**** SUPPLIED INFORMATION ****

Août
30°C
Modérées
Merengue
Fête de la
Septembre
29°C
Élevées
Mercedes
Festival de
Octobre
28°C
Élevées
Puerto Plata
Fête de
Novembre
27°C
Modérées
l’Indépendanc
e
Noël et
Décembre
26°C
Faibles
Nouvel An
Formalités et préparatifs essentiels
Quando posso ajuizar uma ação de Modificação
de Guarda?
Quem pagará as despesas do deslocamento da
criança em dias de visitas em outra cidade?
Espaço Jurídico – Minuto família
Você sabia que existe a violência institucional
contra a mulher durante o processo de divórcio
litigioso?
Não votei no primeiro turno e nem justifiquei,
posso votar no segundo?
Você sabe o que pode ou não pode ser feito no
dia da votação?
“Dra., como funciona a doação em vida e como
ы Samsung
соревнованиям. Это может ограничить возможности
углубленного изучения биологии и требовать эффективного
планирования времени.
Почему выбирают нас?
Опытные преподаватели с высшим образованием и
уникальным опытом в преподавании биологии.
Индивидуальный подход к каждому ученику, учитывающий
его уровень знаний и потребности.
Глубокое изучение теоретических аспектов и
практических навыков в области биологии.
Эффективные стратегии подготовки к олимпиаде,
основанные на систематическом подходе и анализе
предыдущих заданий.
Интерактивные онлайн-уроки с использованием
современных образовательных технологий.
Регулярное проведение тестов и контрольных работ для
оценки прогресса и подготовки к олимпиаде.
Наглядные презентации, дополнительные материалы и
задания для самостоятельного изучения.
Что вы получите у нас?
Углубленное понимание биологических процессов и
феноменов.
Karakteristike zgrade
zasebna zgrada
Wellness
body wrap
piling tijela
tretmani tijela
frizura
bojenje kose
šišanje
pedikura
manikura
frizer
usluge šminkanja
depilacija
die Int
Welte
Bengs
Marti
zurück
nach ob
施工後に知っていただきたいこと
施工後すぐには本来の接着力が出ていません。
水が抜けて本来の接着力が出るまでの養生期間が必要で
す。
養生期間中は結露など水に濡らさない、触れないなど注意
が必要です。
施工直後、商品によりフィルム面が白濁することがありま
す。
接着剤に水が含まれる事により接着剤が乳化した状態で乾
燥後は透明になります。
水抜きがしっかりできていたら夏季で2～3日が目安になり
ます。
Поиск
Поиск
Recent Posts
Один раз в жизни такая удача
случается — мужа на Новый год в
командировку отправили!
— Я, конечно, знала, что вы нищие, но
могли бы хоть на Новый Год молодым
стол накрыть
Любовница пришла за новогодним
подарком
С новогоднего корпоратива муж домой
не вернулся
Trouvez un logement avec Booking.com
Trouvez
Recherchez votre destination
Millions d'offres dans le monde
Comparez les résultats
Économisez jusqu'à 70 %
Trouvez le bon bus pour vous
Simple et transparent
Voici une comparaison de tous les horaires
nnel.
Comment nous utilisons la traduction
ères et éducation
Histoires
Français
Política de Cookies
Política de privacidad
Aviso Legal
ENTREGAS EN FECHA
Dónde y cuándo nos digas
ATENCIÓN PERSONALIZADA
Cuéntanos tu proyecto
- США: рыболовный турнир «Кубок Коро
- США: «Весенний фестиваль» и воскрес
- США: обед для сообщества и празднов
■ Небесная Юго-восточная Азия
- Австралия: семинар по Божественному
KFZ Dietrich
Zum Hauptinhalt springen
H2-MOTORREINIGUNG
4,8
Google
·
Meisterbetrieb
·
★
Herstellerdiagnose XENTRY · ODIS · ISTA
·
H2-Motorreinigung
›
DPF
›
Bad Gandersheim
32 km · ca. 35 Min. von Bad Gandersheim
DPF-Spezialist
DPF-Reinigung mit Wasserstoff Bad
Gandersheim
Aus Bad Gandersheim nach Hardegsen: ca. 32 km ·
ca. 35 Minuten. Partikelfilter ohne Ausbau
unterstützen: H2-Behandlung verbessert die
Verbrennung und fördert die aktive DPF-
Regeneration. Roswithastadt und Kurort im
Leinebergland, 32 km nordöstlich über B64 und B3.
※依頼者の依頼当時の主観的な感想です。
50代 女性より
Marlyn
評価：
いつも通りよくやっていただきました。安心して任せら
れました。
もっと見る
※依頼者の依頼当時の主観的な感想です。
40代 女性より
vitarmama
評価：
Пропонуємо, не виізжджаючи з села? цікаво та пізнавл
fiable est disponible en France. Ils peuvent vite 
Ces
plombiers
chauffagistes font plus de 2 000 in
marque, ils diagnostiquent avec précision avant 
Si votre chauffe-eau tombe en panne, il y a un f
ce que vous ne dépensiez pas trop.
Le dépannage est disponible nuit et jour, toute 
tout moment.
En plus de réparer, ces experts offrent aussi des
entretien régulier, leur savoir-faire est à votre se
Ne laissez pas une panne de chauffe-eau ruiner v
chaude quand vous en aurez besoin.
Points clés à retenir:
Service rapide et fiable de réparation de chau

****

■ **YOUR INSTRUCTIONS**: Please transcribe all of the data above exactly.

■ **WRITTEN ANSWER**:
Août
30°C
Modérées
Merengue
Fête de la
Septembre
29°C
Élevées
Mercedes
Festival de
Octobre
28°C
Élevées
Puerto Plata
Fête de
Novembre
27°C
Modérées
l’Indépendanc
e
Noël et
Décembre
26°C
Faibles
Nouvel An
Formalités et préparatifs essentiels
Quando posso ajuizar uma ação de Modificação
de Guarda?
Quem pagará as despesas do deslocamento da
criança em dias de visitas em outra cidade?
Espaço Jurídico – Minuto família
Você sabia que existe a violência institucional
contra a mulher durante o processo de divórcio
litigioso?
Não votei no primeiro turno e nem justifiquei,
posso votar no segundo?
Você sabe o que pode ou não pode ser feito no
dia da votação?
“Dra., como funciona a doação em vida e como
ы Samsung
соревнованиям. Это может ограничить возможности
углубленного изучения биологии и требовать эффективного
планирования времени.
Почему выбирают нас?
Опытные преподаватели с высшим образованием и
уникальным опытом в преподавании биологии.
Индивидуальный подход к каждому ученику, учитывающий
его уровень знаний и потребности.
Глубокое изучение теоретических аспектов и
практических навыков в области биологии.
Эффективные стратегии подготовки к олимпиаде,
основанные на систематическом подходе и анализе
предыдущих заданий.
Интерактивные онлайн-уроки с использованием
современных образовательных технологий.
Регулярное проведение тестов и контрольных работ для
оценки прогресса и подготовки к олимпиаде.
Наглядные презентации, дополнительные материалы и
задания для самостоятельного изучения.
Что вы получите у нас?
Углубленное понимание биологических процессов и
феноменов.
Karakteristike zgrade
zasebna zgrada
Wellness
body wrap
piling tijela
tretmani tijela
frizura
bojenje kose
šišanje
pedikura
manikura
frizer
usluge šminkanja
depilacija
die Int
Welte
Bengs
Marti
zurück
nach ob
施工後に知っていただきたいこと
施工後すぐには本来の接着力が出ていません。
水が抜けて本来の接着力が出るまでの養生期間が必要で
す。
養生期間中は結露など水に濡らさない、触れないなど注意
が必要です。
施工直後、商品によりフィルム面が白濁することがありま
す。
接着剤に水が含まれる事により接着剤が乳化した状態で乾
燥後は透明になります。
水抜きがしっかりできていたら夏季で2～3日が目安になり
ます。
Поиск
Поиск
Recent Posts
Один раз в жизни такая удача
случается — мужа на Новый год в
командировку отправили!
— Я, конечно, знала, что вы нищие, но
могли бы хоть на Новый Год молодым
стол накрыть
Любовница пришла за новогодним
подарком
С новогоднего корпоратива муж домой
не вернулся
Trouvez un logement avec Booking.com
Trouvez
Recherchez votre destination
Millions d'offres dans le monde
Comparez les résultats
Économisez jusqu'à 70 %
Trouvez le bon bus pour vous
Simple et transparent
Voici une comparaison de tous les horaires
nnel.
Comment nous utilisons la traduction
ères et éducation
Histoires
Français
Política de Cookies
Política de privacidad
Aviso Legal
ENTREGAS EN FECHA
Dónde y cuándo nos digas
ATENCIÓN PERSONALIZADA
Cuéntanos tu proyecto
- США: рыболовный турнир «Кубок Коро
- США: «Весенний фестиваль» и воскрес
- США: обед для сообщества и празднов
■ Небесная Юго-восточная Азия
- Австралия: семинар по Божественному
KFZ Dietrich
Zum Hauptinhalt springen
H2-MOTORREINIGUNG
4,8
Google
·
Meisterbetrieb
·
★
Herstellerdiagnose XENTRY · ODIS · ISTA
·
H2-Motorreinigung
›
DPF
›
Bad Gandersheim
32 km · ca. 35 Min. von Bad Gandersheim
DPF-Spezialist
DPF-Reinigung mit Wasserstoff Bad
Gandersheim
Aus Bad Gandersheim nach Hardegsen: ca. 32 km ·
ca. 35 Minuten. Partikelfilter ohne Ausbau
unterstützen: H2-Behandlung verbessert die
Verbrennung und fördert die aktive DPF-
Regeneration. Roswithastadt und Kurort im
Leinebergland, 32 km nordöstlich über B64 und B3.
※依頼者の依頼当時の主観的な感想です。
50代 女性より
Marlyn
評価：
いつも通りよくやっていただきました。安心して任せら
れました。
もっと見る
※依頼者の依頼当時の主観的な感想です。
40代 女性より
vitarmama
評価：
Пропонуємо, не виізжджаючи з села? цікаво та пізнавл
fiable est disponible en France. Ils peuvent vite 
Ces
plombiers
chauffagistes font plus de 2 000 in
marque, ils diagnostiquent avec précision avant 
Si votre chauffe-eau tombe en panne, il y a un f
ce que vous ne dépensiez pas trop.
Le dépannage est disponible nuit et jour, toute 
tout moment.
En plus de réparer, ces experts offrent aussi des
entretien régulier, leur savoir-faire est à votre se
Ne laissez pas une panne de chauffe-eau ruiner v
chaude quand vous en aurez besoin.
Points clés à retenir:
Service rapide et fiable de réparation de chau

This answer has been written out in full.